Tuesday, October 5, 2010

Female Problems Turning into His Problem?

Dear Jocelyn,
My girlfriend is a wonderfully sweet woman who is fun, encouraging, and challenges me in my Christian faith. However, no one is perfect and we have our fair share of fights. Don’t know how to say this, but…she tells me these arguments most often coincide with her PMS. That doesn’t excuse the selfish, inconsiderate things that I have said to her, but can you please help me understand what she’s going through? Doesn’t it affect every woman differently? How can I be supportive and understanding while not excusing hurtful, sinful things said?
-Perplexed by PMS

Dear Perplexed,
I am quite relieved to hear you say that your girlfriend informed you of the correlation between irritability and her cycle, and that it was not your own conjecture—it is quite annoying for a woman to have her anger dismissed as "just PMS." However, since she was the one to say this, it is quite sweet of you to investigate ways in which you can reduce your conflict.

You are right that hurtful things said by her during this time are not excusable. C.S. Lewis once said that pain or lack of sleep or other stresses do not make us more irritable, but they merely remove the layer of niceties that allow us to mask our sinful nature. In other words, such things reveal our sin, rather than causing us to sin.
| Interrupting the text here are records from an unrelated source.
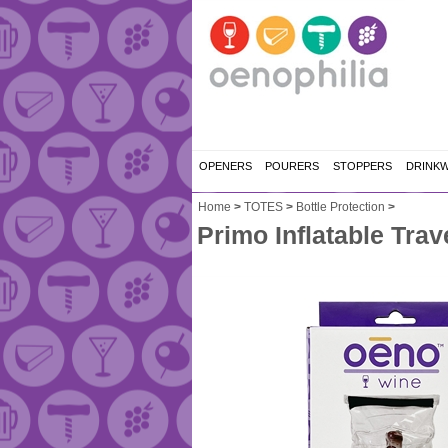
OPENERS
POURERS
STOPPERS
DRINK
Home
>
TOTES
>
Bottle Protection
>
Primo Inflatable Trav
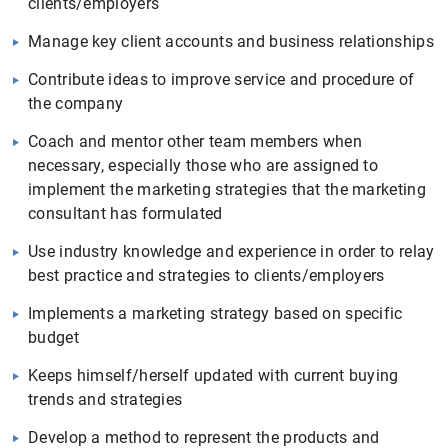
clients/employers
Manage key client accounts and business relationships
Contribute ideas to improve service and procedure of
the company
Coach and mentor other team members when
necessary, especially those who are assigned to
implement the marketing strategies that the marketing
consultant has formulated
Use industry knowledge and experience in order to relay
best practice and strategies to clients/employers
Implements a marketing strategy based on specific
budget
Keeps himself/herself updated with current buying
trends and strategies
Develop a method to represent the products and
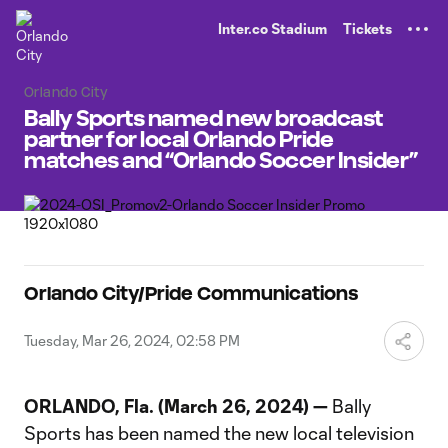
TENT
Inter.co Stadium
Tickets
Orlando City
Bally Sports named new broadcast
partner for local Orlando Pride
matches and “Orlando Soccer Insider”
Orlando City/Pride Communications
Tuesday, Mar 26, 2024, 02:58 PM
ORLANDO, Fla. (March 26, 2024) —
Bally
Sports has been named the new local television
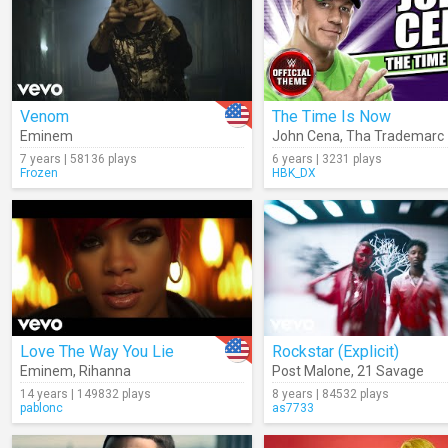
Venom
The Time Is Now
Eminem
John Cena
,
Tha Trademarc
7 years | 58136 plays
6 years | 3231 plays
Frozen
HBK_DX
Love The Way You Lie
Rockstar (Explicit)
Eminem
,
Rihanna
Post Malone
,
21 Savage
14 years | 149832 plays
8 years | 84532 plays
pablonc
as7733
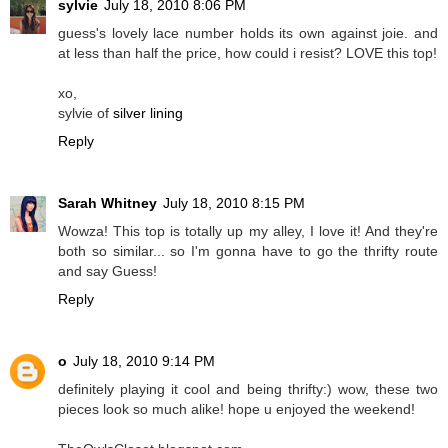
sylvie
July 18, 2010 8:06 PM
guess's lovely lace number holds its own against joie. and
at less than half the price, how could i resist? LOVE this top!
xo,
sylvie of
silver lining
Reply
Sarah Whitney
July 18, 2010 8:15 PM
Wowza! This top is totally up my alley, I love it! And they're
both so similar... so I'm gonna have to go the thrifty route
and say Guess!
Reply
o
July 18, 2010 9:14 PM
definitely playing it cool and being thrifty:) wow, these two
pieces look so much alike! hope u enjoyed the weekend!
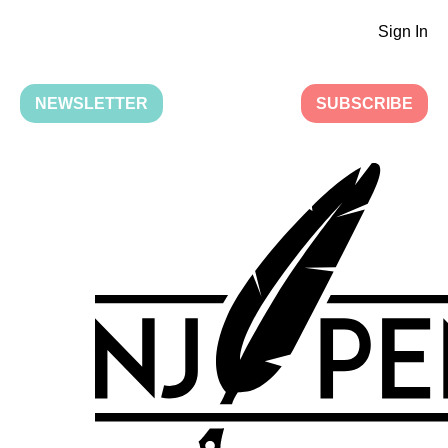
Sign In
NEWSLETTER
SUBSCRIBE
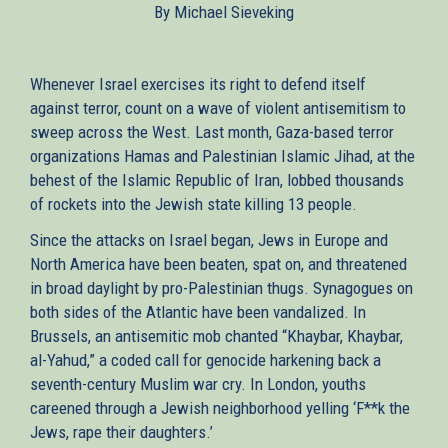
By Michael Sieveking
external)
Whenever Israel exercises its right to defend itself
against terror, count on a wave of violent antisemitism to
sweep across the West. Last month, Gaza-based terror
organizations Hamas and Palestinian Islamic Jihad, at the
behest of the Islamic Republic of Iran, lobbed thousands
of rockets into the Jewish state killing 13 people.
Since the attacks on Israel began, Jews in Europe and
North America have been beaten, spat on, and threatened
in broad daylight by pro-Palestinian thugs. Synagogues on
both sides of the Atlantic have been vandalized. In
Brussels, an antisemitic mob chanted “Khaybar, Khaybar,
al-Yahud,” a coded call for genocide harkening back a
seventh-century Muslim war cry. In London, youths
careened through a Jewish neighborhood yelling ‘F**k the
Jews, rape their daughters.’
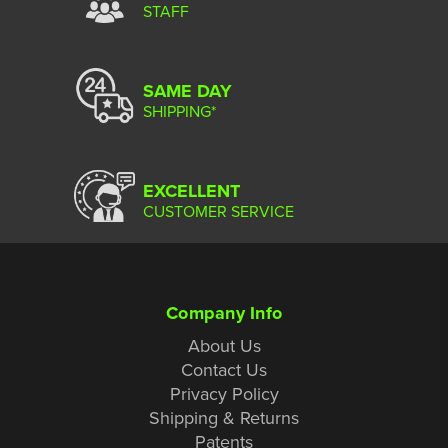
STAFF
SAME DAY
SHIPPING*
EXCELLENT
CUSTOMER SERVICE
Company Info
About Us
Contact Us
Privacy Policy
Shipping & Returns
Patents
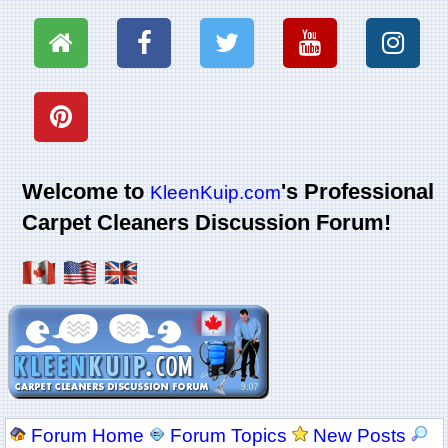
Welcome to
's Professional
KleenKuip.com
Carpet Cleaners Discussion Forum!
Forum Home
Forum Topics
New Posts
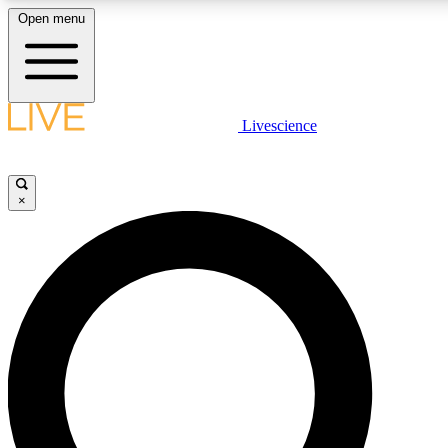
Open menu
LIVE SCIENCE PLUS
Livescience
Get started to get free access to selected news stories, receive our daily
newsletter, post comments, play games and earn badges.
×
JOIN FREE
LIVE SCIENCE PRO
Unlimited access to our exclusive features, expert analysis and in-depth
interviews, all ad-free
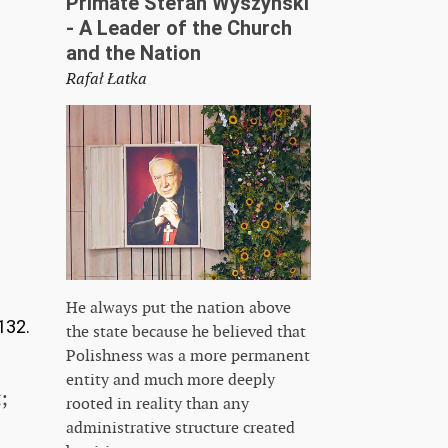
Primate Stefan Wyszyński
- A Leader of the Church
and the Nation
Rafał Łatka
He always put the nation above
132.
the state because he believed that
Polishness was a more permanent
entity and much more deeply
;
rooted in reality than any
administrative structure created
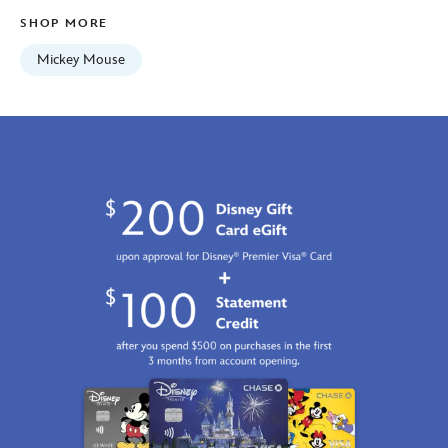
SHOP MORE
Mickey Mouse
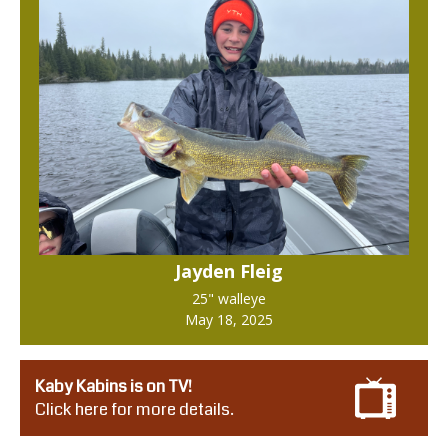
Jayden Fleig
25" walleye
May 18, 2025
Kaby Kabins is on TV!
Click here for more details.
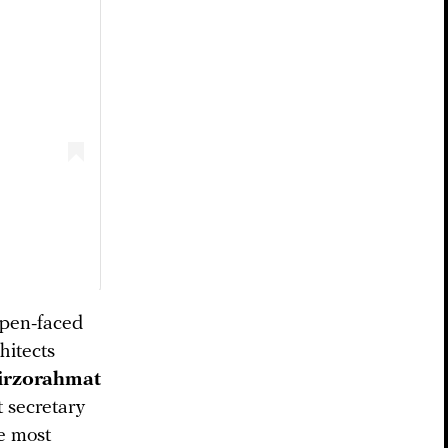
open-faced
hitects
rzorahmat
t secretary
e most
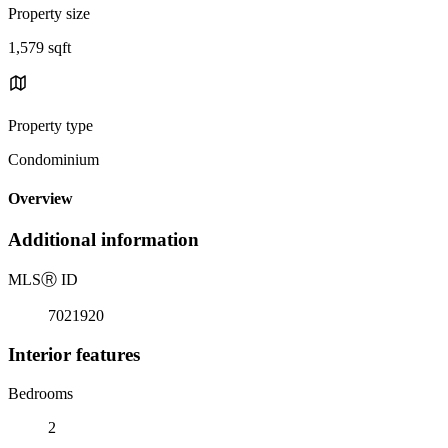
Property size
1,579 sqft
Property type
Condominium
Overview
Additional information
MLS
Ⓡ
ID
7021920
Interior features
Bedrooms
2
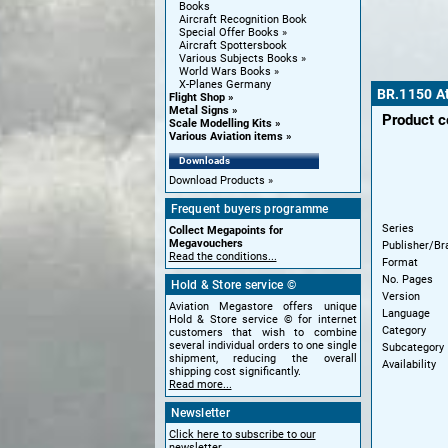
Books
Aircraft Recognition Book
Special Offer Books
Aircraft Spottersbook
Various Subjects Books
World Wars Books
X-Planes Germany
BR.1150 At
Flight Shop
Metal Signs
Product 
Scale Modelling Kits
Various Aviation items
Downloads
Download Products
Frequent buyers programme
Series
Collect Megapoints for
Megavouchers
Publisher/Br
Read the conditions...
Format
No. Pages
Hold & Store service ©
Version
Aviation Megastore offers unique
Language
Hold & Store service © for internet
Category
customers that wish to combine
several individual orders to one single
Subcategory
shipment, reducing the overall
Availability
shipping cost significantly.
Read more...
Newsletter
Click here to subscribe to our
newsletter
There are two ways to deal with this issue: one is to help you understand what she is going through, and another is to help you figure out what to do with that information. Being a woman myself, I asked my husband to help me think of a comparable scenario for a man. He said to imagine that you are at work, and your boss is putting a great deal of responsibility on you. You feel unequipped for the challenge and inadequate. Then, you meet with your girlfriend and she says something you perceive as demeaning or disrespectful. It might be easy to snap at her or say something hurtful, correct? With women, that point in their cycle is fraught with hormonal changes, fatigue, and pain. While externally they may appear fine, internally it is a difficult few days. So when you say something that she would normally laugh at or brush off, she may react quite differently because of this stress.

Now that you know why this is happening, let us discuss where to go from here. Because you two are dating and are not married, I would advise that you discuss with your girlfriend your concern over the large number of fights you have while she is in "that time of the month." Tell her that you do not want to fight needlessly (after all, I'm assuming these fights are not about anything substantial) and you think it would be best to be apart for a few days while she is feeling like this. This is not the advice I would give a married couple, but the circumstances are very different since you are dating.

I am unable to tell from your letter how severe and frequent these fights are. If she occasionally snaps at you and there are occasional, small fights every few months, these are quite normal. If, however, she consistently says hurtful things and causes rifts between you two every month, I would advise she see a therapist for a few sessions. I am not advising this because I believe she is mentally ill in any way; rather, I know that therapy can provide a helpful venue for talking about issues and learning simple anger and stress management techniques to help her cope with the stress of her menstrual cycle.